Também para mim que não sou "tiffosa", foi emotivo de mais assitir a uns minutos, poucos, como aqueles em que os adeptos e não adeptos viram um ser humano, jovem, no pleno da vida, provavelmente cheio de sonhos e de projectos, conquistar uma vitória e, de repente, caír por terra, inanimado, mas com um sorriso e um olhar tão intenso, que parecia mais contemplar ALGUÉM que o esperava, do que festejar um golo. Para aqueles que acreditam que a Vida não termina aqui em baixo, Deus reservou para todos uma estrelinha especial. Talvez hoje, data em que uma delas se tornou mais brilhante, o Céu reserve uma surpresa e, a do Fehér esteja mais brilhante...
I.D.

Anónimo disse...

Lindo post..
O Miki ficara para sempre no nosso coração.

Rui Miguel Ribeiro disse...

Touché Ana Cristina! Confesso que nem me lembrei de tal até ter visto a informação no site de "A Bola" ontem à noite.
Felizmente, não devem faltar ocasiões para relembrar o grande Eusébio e a morte de Fehér foi algo de marcante para nós...
De qualquer forma, obrigado por "trazeres" o Eusébio até aqui!

Anónimo disse...

Foi de facto um momento triste! Imagino que para quem assistiu tenha sido ainda mais terrível.
É sempre importante lembrar estas memórias...
Alexandra

Anónimo disse...

Foi, sem dúvida, dos momentos mais marcantes e mais tristes do futebol português e da minha vida. Ainda hoje, tenho aquelas imagens bem presentes. No entanto, uma ficará para sempre - todo o estádio a chamar pelo Miki, como se posse uma mãe a chamar pelo filho para que ele não atravessasse a estrada. Mas o Miki atravessou, e partiu... para sempre!

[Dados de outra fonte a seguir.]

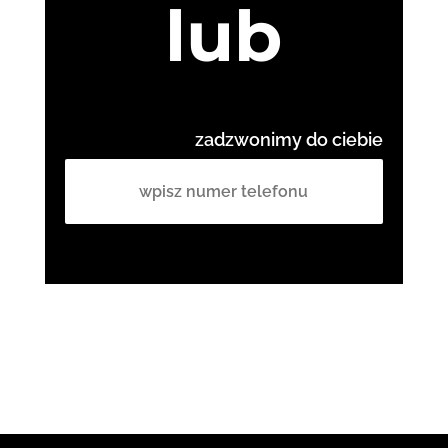
lub
zadzwonimy do ciebie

Estejas onde estiveres, estarás para sempre na nossa memória e o teu sorriso continuará a iluminar-nos!

Anónimo disse...

Esse momento foi um marco na história do futebol português, um dia emotivo e que não deverá ser esquecido. O Fehér não merecfia tal coisa. Mas para além do Fehér, também jogadores como Pavão, Hugo Cunha ou Marc-Vivien Foé faleceram em campo, fazendo o que mais gostavam, e devem ser lembrados por isso.

O teu sorriso não será esquecido...

Anónimo disse...

Triste cena. Incrível a sensibilidade do Afonso. Muito interessante ler sobre os bastidores da tragédia pelo Luís Cirilo.

Paulo

Anónimo disse...

Magnífico post. Maravilhoso o paralelo entre a tragédia e a visão pura, inocente e humana de uma criança. Tocou-me sinceramente.

P.S. Também gostei muito de ler o comentário do Sr. Luís Cirilo.

José Manuel

Anónimo disse...

Certamente que o Fehér está nas estrelas, a olhar por todos os que o recordam com aquele belo sorriso! Lindo texto, ate fiquei emocionada!